Towards Robots with More Lifelike Movement Capabilities

Dynamic body models integrating active-soft materials and multi-scale manufacturing methods as novel instruments for biologists studying animal locomotion.

Animals move through complex environments with a level of robustness that remains difficult for robots to match. They climb, swim, land, recover from impacts, and exploit contact using bodies that are compliant, sensor-rich, and mechanically intelligent. My group develops robotic systems that translate these biological principles into engineered movement capabilities.

The work integrates active-soft materials, embedded sensing, multiscale manufacturing, and control to create dynamic robotic body models. These robots are both scientific instruments for studying locomotion and engineering platforms for developing new movement strategies. By changing body stiffness, tail function, sensor feedback, and contact mechanics in controlled robotic experiments, we can test how morphology and control interact to produce robust locomotion.

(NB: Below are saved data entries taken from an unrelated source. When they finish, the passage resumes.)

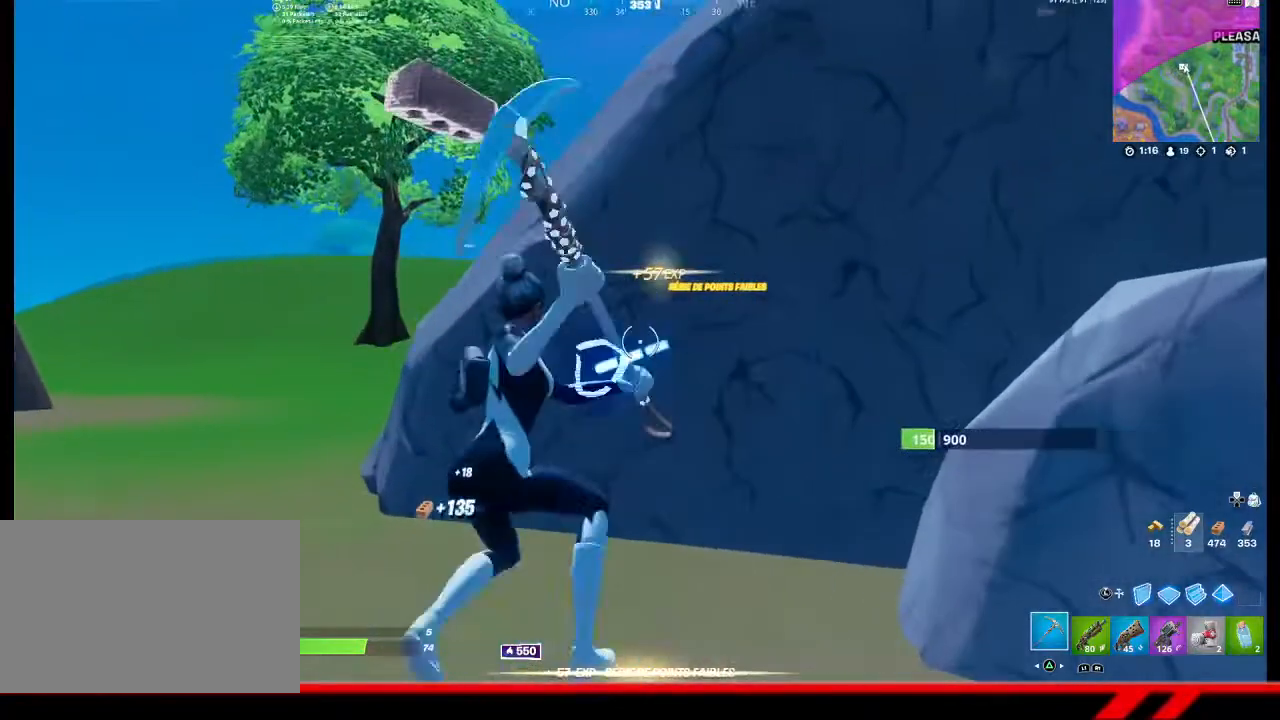
{"buttons": ["R2"], "left_stick": "center", "right_stick": "center", "events": [[233, "left_stick", "down-left"], [233, "right_stick", "left"], [367, "right_stick", "center"], [433, "left_stick", "center"]]}
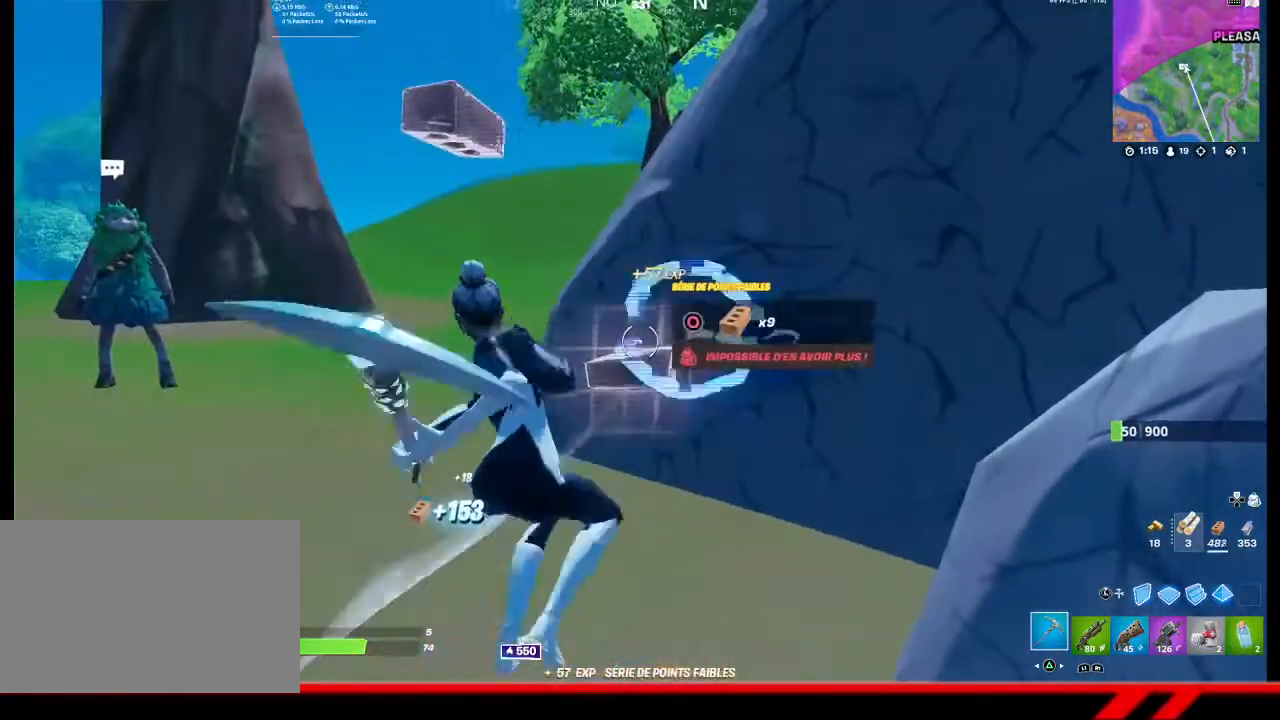
{"buttons": ["R2"], "left_stick": "center", "right_stick": "center", "events": [[33, "left_stick", "right"], [100, "left_stick", "up-right"], [300, "left_stick", "up"], [467, "left_stick", "center"]]}
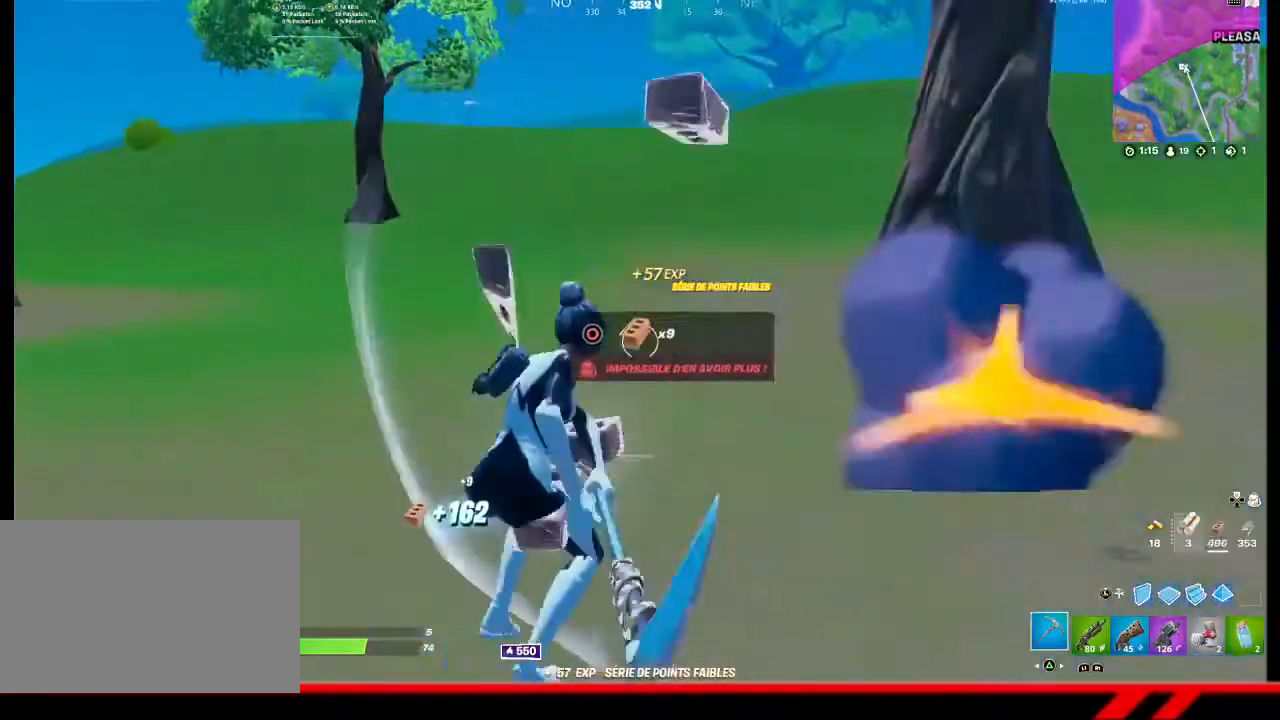
{"buttons": [], "left_stick": "up", "right_stick": "left", "events": [[33, "left_stick", "left"], [133, "R2", "up"], [200, "left_stick", "up-left"], [233, "R3", "down"], [333, "R3", "up"], [367, "right_stick", "left"], [500, "left_stick", "up"]]}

Current research directions include soft robotic swimmers with tunable body stiffness, legged robots that negotiate obstacles and unstable terrain, tailed robots that use appendages for balance and recovery, and physical models that reveal how animals exploit impacts and contact transitions. These systems help identify principles for future robots that move safely and effectively in unstructured environments.

The broader goal is to create a new generation of robots whose bodies contribute actively to sensing, control, stability, and adaptation. Such robots can also reduce reliance on invasive biological experiments by serving as animated physical models for testing hypotheses about animal movement.